According to Fox, Alons claimed she wanted to cry and leave the event after watching Thomas win the 500m freestyle.
‘It all just felt so off and wrong,’ she said. ‘I go to the locker room that day only to see Thomas and realize there is no escape from this nightmare, no matter where I go.
‘I had no idea he was going to be allowed in the women’s locker room as we did not consent to have a man in our locker room… I am immediately on edge every time I enter that locker room afterward, knowing at any moment a man can walk in on me changing.
Alons reportedly resorted to changing in a store cupboard behind the stands, rather than go into the locker room.
Former University of Kentucky swimmer Kaitlynn Wheeler, meanwhile, spoke about her ‘discomfort’ and ‘fear’.
‘Young women, teenage girls were forced to undress next to a fully intact biological male who exposed himself to us, while we were simultaneously fully exposed,’ Wheeler said.
‘We were never asked.

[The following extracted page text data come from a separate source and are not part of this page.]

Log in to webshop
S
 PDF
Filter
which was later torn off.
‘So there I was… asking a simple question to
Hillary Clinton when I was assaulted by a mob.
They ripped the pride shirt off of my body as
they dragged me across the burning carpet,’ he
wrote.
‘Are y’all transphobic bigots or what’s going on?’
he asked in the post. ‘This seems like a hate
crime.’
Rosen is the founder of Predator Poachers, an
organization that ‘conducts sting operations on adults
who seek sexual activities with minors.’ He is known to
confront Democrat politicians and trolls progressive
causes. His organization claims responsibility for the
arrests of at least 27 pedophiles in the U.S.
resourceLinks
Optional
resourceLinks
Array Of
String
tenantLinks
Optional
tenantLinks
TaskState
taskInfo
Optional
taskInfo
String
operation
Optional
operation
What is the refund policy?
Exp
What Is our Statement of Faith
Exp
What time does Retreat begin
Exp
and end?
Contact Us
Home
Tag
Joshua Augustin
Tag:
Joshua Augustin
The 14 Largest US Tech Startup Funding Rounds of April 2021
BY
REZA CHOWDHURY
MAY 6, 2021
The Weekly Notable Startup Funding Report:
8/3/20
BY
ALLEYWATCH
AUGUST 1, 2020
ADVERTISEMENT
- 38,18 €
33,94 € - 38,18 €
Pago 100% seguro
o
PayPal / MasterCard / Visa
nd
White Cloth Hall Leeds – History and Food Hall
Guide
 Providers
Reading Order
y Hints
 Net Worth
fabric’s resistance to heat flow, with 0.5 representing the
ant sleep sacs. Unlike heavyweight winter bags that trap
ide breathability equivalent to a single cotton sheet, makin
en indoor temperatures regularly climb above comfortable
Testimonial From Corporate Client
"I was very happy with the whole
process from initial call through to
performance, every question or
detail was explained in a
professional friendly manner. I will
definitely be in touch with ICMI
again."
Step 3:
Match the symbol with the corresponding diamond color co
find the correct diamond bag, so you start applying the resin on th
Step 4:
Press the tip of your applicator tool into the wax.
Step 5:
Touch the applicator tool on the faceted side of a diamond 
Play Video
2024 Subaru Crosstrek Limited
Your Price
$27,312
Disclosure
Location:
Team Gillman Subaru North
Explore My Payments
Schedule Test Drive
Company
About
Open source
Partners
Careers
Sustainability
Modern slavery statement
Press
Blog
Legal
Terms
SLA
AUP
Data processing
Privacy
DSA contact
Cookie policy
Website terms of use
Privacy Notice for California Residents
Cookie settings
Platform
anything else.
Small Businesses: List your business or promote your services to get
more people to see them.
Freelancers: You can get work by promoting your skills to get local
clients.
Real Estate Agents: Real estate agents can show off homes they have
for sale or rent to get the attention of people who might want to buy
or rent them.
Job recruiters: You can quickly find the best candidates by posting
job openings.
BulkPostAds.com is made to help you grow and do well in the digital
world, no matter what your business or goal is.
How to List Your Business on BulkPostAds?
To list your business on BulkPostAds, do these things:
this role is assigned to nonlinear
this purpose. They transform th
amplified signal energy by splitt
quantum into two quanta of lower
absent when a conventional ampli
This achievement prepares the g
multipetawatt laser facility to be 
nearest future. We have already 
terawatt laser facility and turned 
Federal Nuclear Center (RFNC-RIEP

We were never given a choice or another option. We were just expected to be OK with it, to shove down our discomfort, our embarrassment, our fear. Because standing up for ourselves would mean being labeled as intolerant or hateful or bigoted.’
Both Wheeler and Lyons joined a lawsuit against the NCAA, led by fellow former swimmer Riley Gaines. She recently hailed Donald Trump as a ‘champion’ for women’s sport after he declared that the federal government will only recognize two sexes – male and female.